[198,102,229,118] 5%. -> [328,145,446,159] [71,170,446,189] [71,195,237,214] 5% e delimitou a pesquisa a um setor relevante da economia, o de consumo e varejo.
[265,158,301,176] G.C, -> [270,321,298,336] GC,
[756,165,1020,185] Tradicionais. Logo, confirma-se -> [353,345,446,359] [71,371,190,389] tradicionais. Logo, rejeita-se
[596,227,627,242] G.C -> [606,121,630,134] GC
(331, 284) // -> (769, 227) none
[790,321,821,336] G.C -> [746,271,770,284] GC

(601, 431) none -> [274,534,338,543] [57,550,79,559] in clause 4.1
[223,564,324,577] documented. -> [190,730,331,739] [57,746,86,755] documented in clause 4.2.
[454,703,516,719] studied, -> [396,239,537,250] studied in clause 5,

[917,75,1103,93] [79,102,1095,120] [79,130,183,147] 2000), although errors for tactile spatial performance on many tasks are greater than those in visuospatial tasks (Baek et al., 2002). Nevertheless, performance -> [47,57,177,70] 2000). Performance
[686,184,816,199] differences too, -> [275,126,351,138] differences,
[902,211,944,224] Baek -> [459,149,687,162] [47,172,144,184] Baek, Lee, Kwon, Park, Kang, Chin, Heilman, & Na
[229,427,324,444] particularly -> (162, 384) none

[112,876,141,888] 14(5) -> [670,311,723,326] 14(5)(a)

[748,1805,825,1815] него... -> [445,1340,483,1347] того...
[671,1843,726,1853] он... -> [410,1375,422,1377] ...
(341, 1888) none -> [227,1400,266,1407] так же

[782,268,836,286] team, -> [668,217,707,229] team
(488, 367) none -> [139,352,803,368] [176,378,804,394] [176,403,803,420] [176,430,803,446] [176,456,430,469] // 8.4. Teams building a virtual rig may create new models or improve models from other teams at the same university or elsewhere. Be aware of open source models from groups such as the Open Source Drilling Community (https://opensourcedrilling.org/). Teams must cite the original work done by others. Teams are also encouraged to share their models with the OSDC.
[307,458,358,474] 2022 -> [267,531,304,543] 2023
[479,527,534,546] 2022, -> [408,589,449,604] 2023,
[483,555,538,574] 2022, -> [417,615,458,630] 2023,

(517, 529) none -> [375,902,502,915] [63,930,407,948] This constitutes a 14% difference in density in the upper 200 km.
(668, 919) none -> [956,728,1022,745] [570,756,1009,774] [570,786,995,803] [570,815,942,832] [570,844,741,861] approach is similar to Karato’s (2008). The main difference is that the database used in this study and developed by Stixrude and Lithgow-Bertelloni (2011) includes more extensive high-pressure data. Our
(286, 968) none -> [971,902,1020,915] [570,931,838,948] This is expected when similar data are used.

PROBLEM STATEMENT:
Wherever the word "clause" appears in the listing, copy the line that holds it.

ANSWER BOX:
(601, 431) none -> [274,534,338,543] [57,550,79,559] in clause 4.1
[223,564,324,577] documented. -> [190,730,331,739] [57,746,86,755] documented in clause 4.2.
[454,703,516,719] studied, -> [396,239,537,250] studied in clause 5,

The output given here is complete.